Working in Coffeeshops Dept.: There’s a spectacularly ugly child sitting at a table not far from me. So hideous is his aspect that I’m trying not to look his way, yet I can’t keep my gaze from straying there, much as I’d covertly study a grisly crime scene.
His parents aren’t to blame, I’m sure. All they did was commingle some DNA; the rest was a crapshoot. Although they do sport a proto-Brooklyn appearance: she with long hair framing her thin, ardent face, a face that says “I’d give even more to my local NPR station if my co-op membership and yoga lessons didn’t cost so much”; he in shorts and flip-flops and a legible tee shirt, and with all of the hair on his face and head shaved to stubble. This they have yet to pass on to their offspring, who wears the traditional toddler gear of jeans and juice-stained tee.
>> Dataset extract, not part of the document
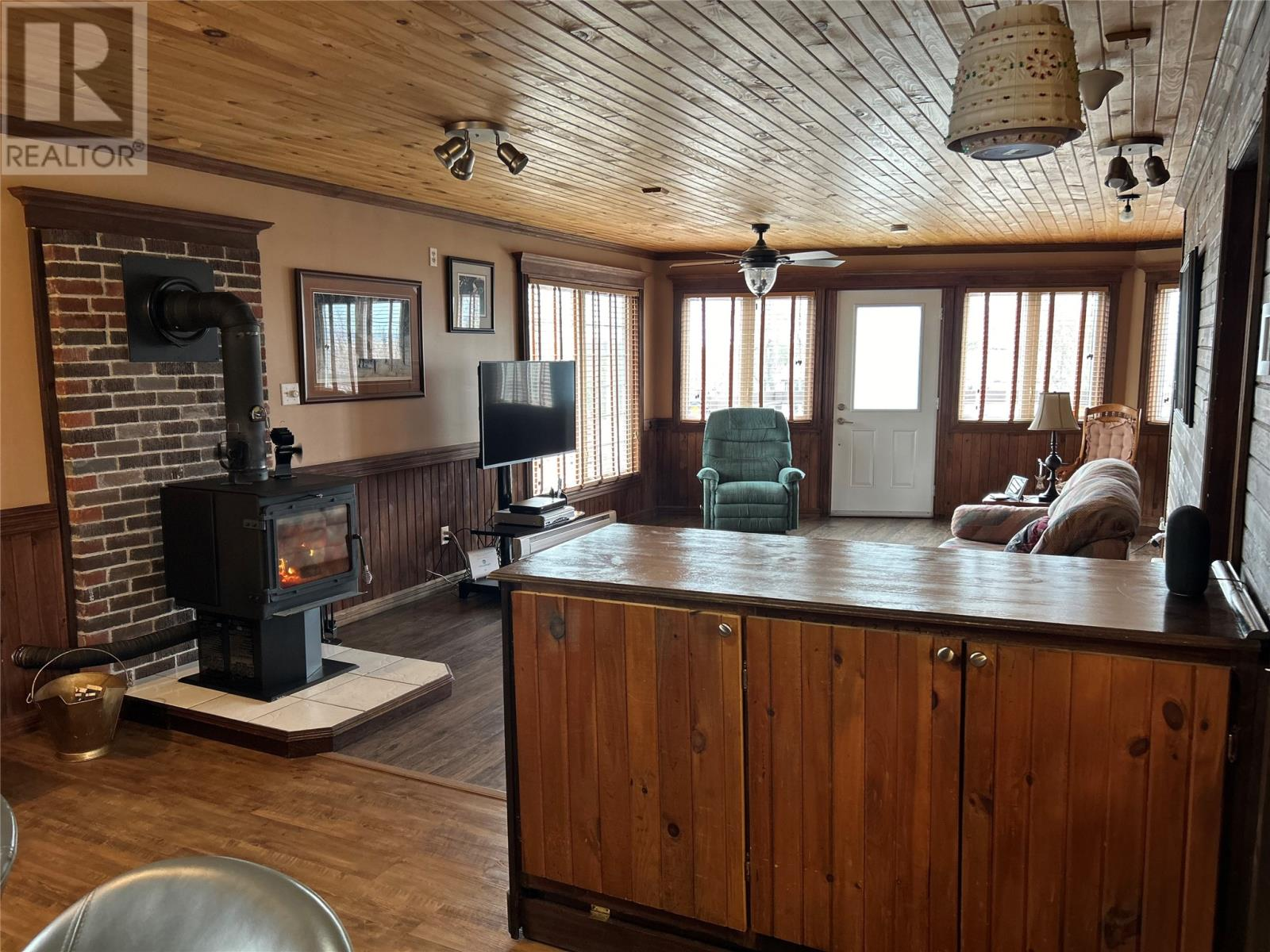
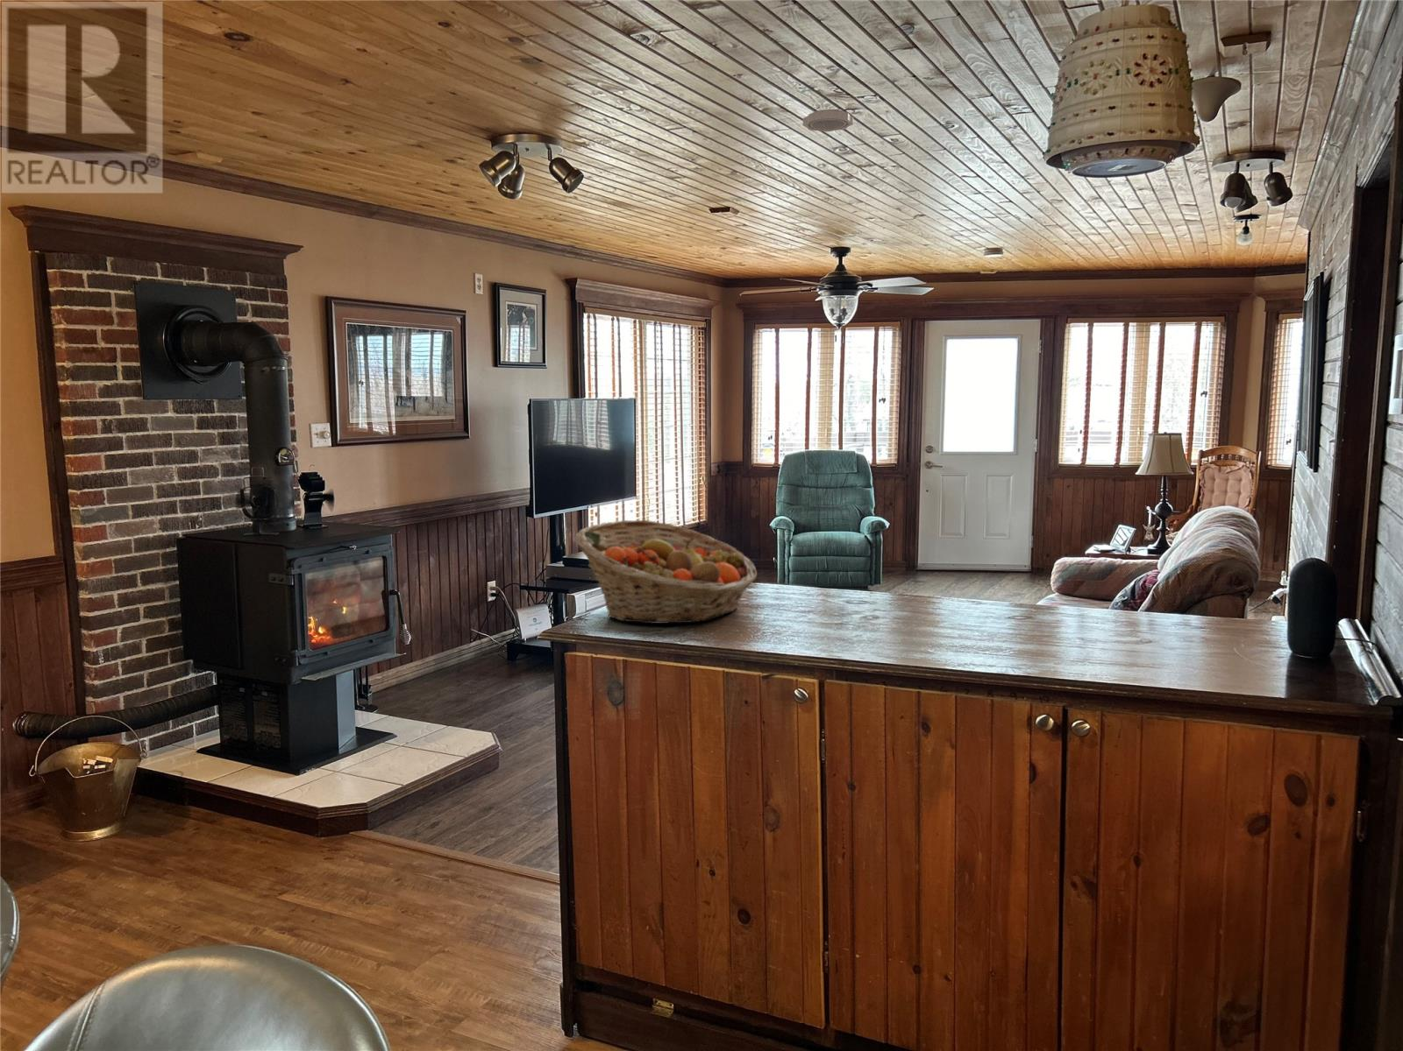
+ smoke detector [801,108,854,132]
+ fruit basket [574,519,758,625]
We’re programmed to anthropomorphize any facelike arrangement of items, thus giving us a man in the moon and Jesus on toast, a process that begins with babyhood, when the infant seeks a pattern that should resolve itself into a mother’s face. I’m sure this is a survival tactic in more ways than one. It gets the kid fed, we hope, but it’s also an endearing maneuver. Because, let’s face it, a baby fresh out of the chute looks so horrifically disfigured that the sane, survival-of-the-fittest reaction would be to immediately kill it.
Trying to maintain realistic expectations, when my own (and only) child was about to be born, I fashioned a birth announcement that featured a drawing of a baby in a bassinet, but with the face of Eisenhower, which I knew would approximate whatever appeared.
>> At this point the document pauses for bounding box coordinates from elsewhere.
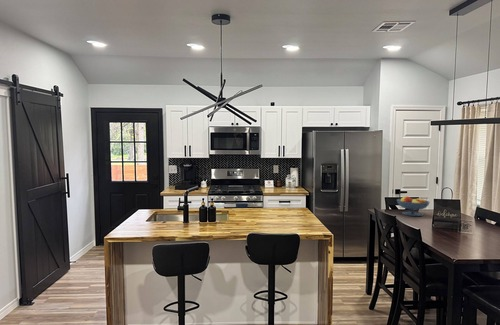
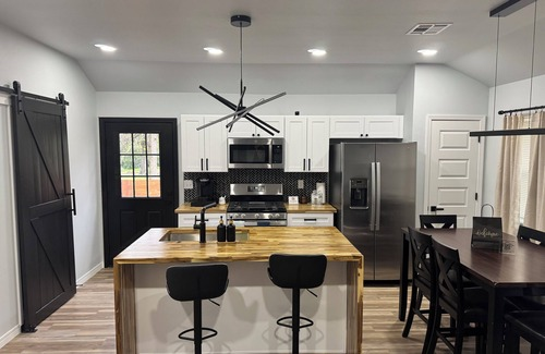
- fruit bowl [396,195,431,217]
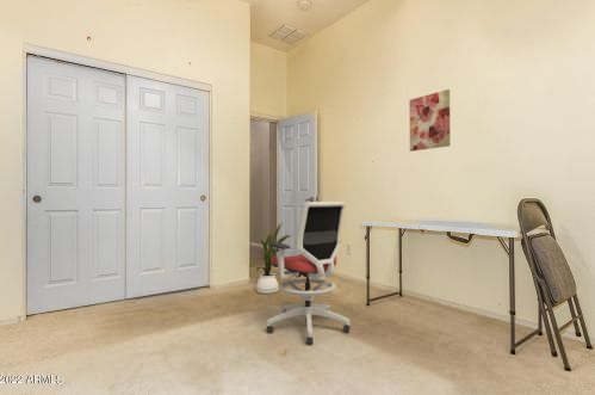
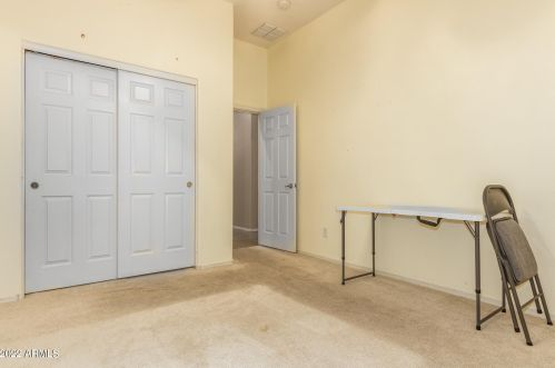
- house plant [255,222,292,295]
- wall art [408,88,452,153]
- office chair [265,200,352,345]
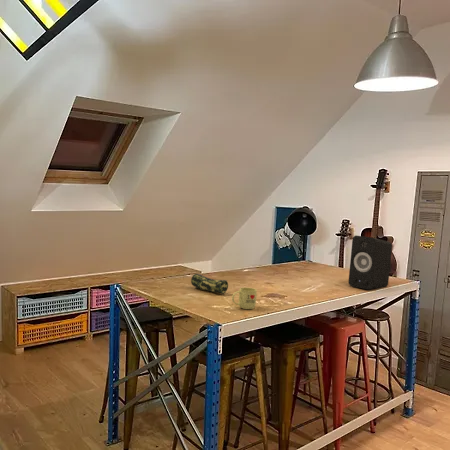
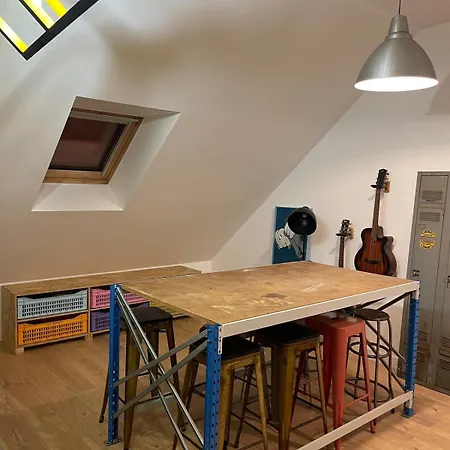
- speaker [347,235,393,290]
- pencil case [190,273,229,295]
- mug [231,287,258,310]
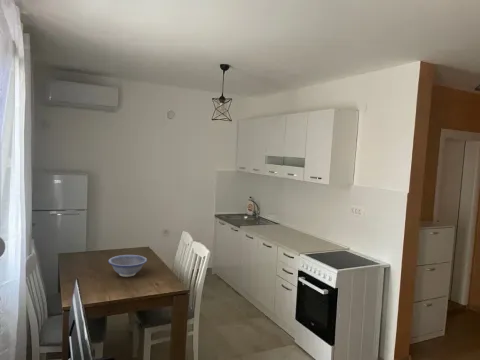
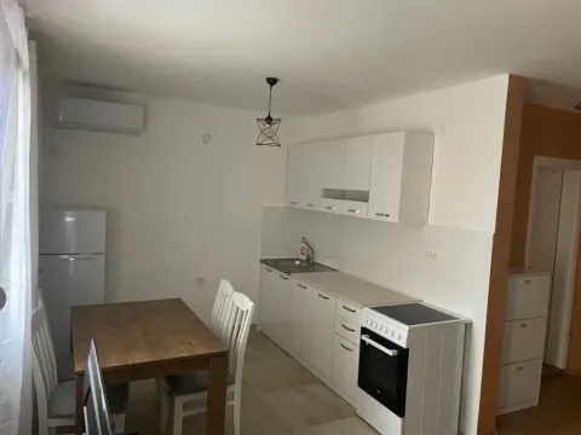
- decorative bowl [107,254,148,278]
In fact, Ike looked far better. The plates of the newborn’s skull have not yet shifted into place; the face and body are puffy and distended, there’s a ghastly looking rope attached, and the thing whimpers and weeps. Yet we’re able to look at this beast and murmur, “How beautiful.”
Forget controlled substances. Whatever drug it is that’s released into the system upon seeing one’s child that provokes such an outrageous reaction is what I’d like to dose myself with daily. It’s a place of hallucinatory wonder.
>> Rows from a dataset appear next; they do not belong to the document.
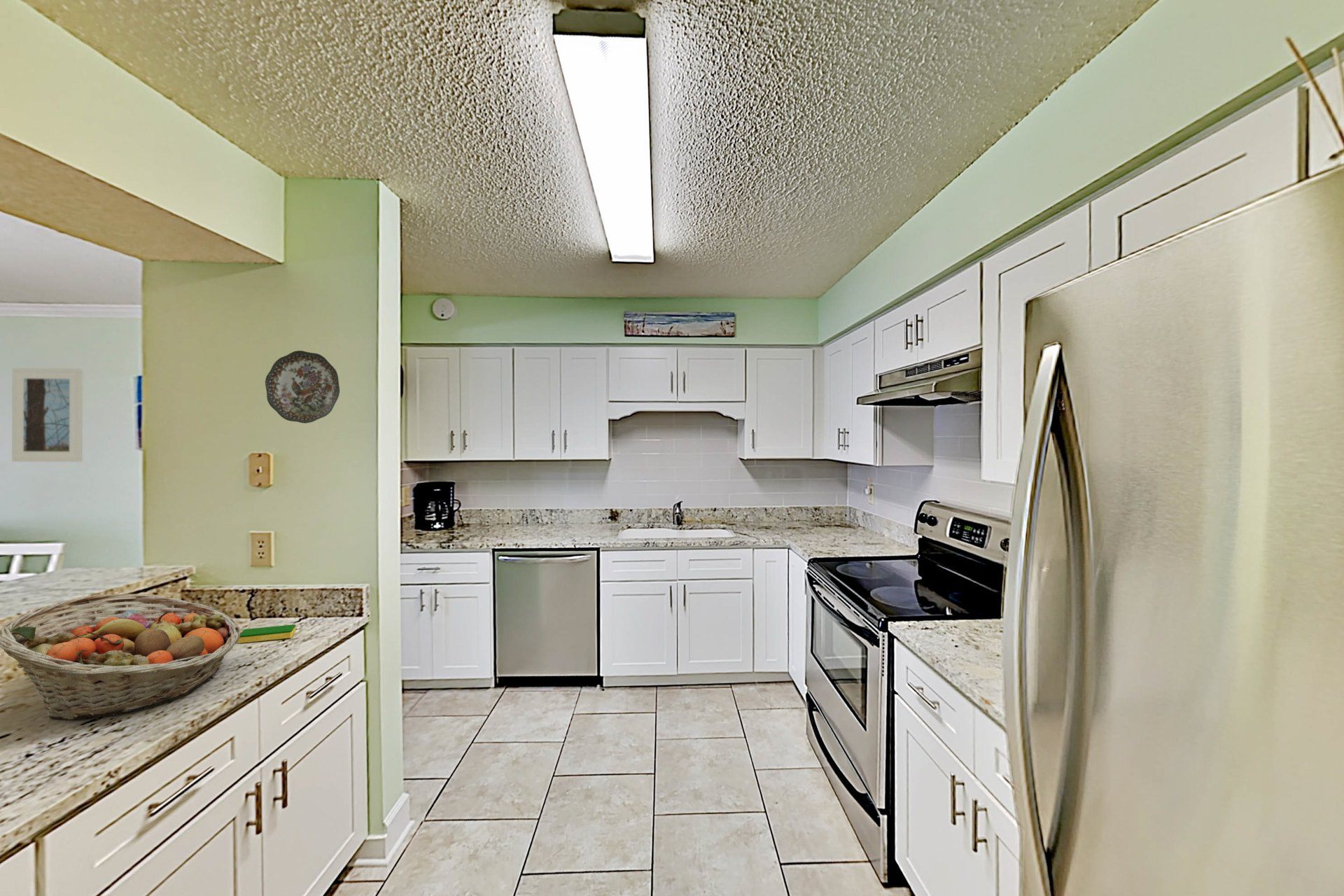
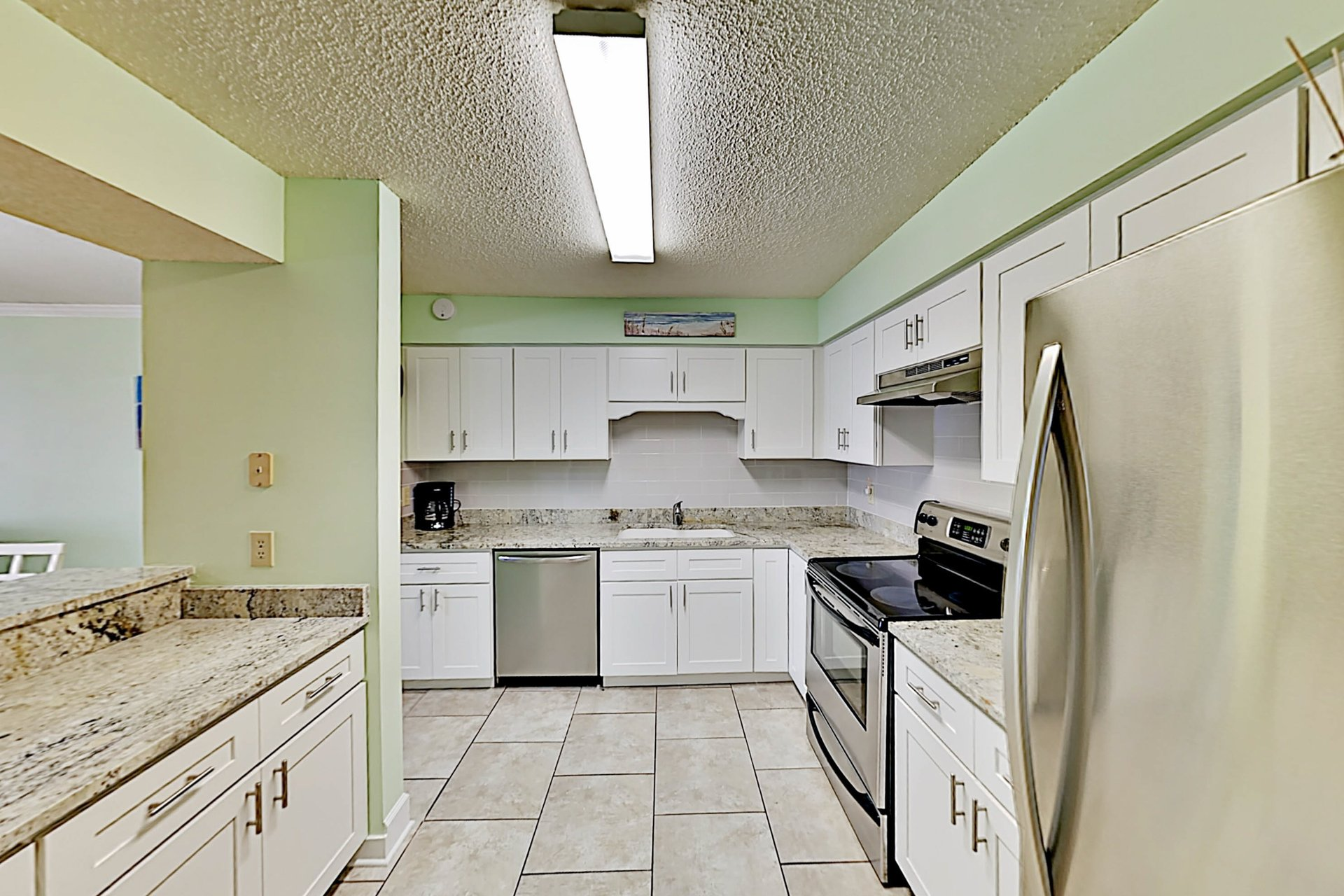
- fruit basket [0,593,241,721]
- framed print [11,367,83,463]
- dish sponge [237,624,296,644]
- decorative plate [265,350,340,424]
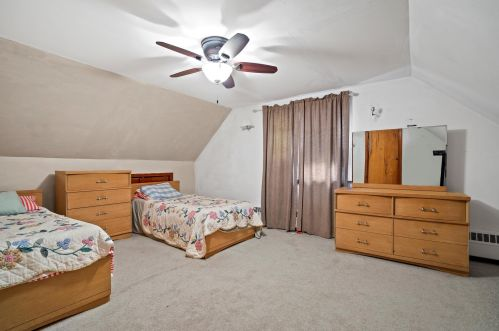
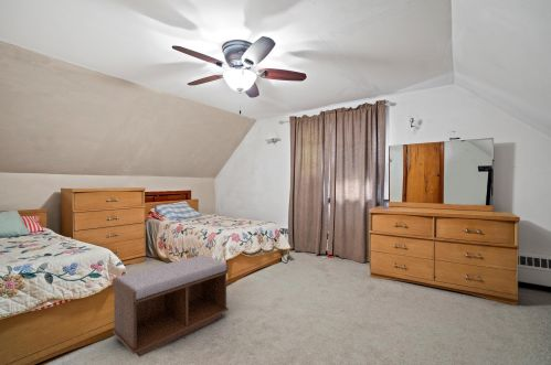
+ bench [112,255,230,358]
So the kid’s appearance is bound only to get better, and it does. Plus, we get distracted. A toddler’s attention-seeking exuberance provokes its own level of loathsomeness, so our hatred for its behavior distracts us from its face.
Unfortunately for the child sitting nearby, its behavior is exemplary. I marvel instead at the odd irregularity of its features, wondering if there’s a physiological component – some manner of genetic defect, perhaps – the awareness of which would sear me with guilt. Yet I can’t see anything overtly wrong. I’m pretty sure the kid will grow into his face, the way kids with outsized noses tend to grow into them (think Updike or Streisand).
I remember there being a family that was billeted in an inn room at a restaurant where I cooked, which meant that they showed up for breakfast for a couple of mornings. And they had an especially homely child in tow. No fault of his own, I’m sure, but the resemblance to Alfred E. Neuman was startling, and much of the restaurant’s staff made the same connection independently of one another.
Despite his unfortunate appearance, he was an active, curious, articulate kid, so we let young Alfred scamper around the kitchen while his parents breakfasted, and we put him to work while lunch prep continued. He had a great time, and his parents were thrilled with the attention he got, none of it condescending.
“But that sure was an ugly kid,” one of the waiters remarked after the family had left. “I couldn’t stop looking at him.”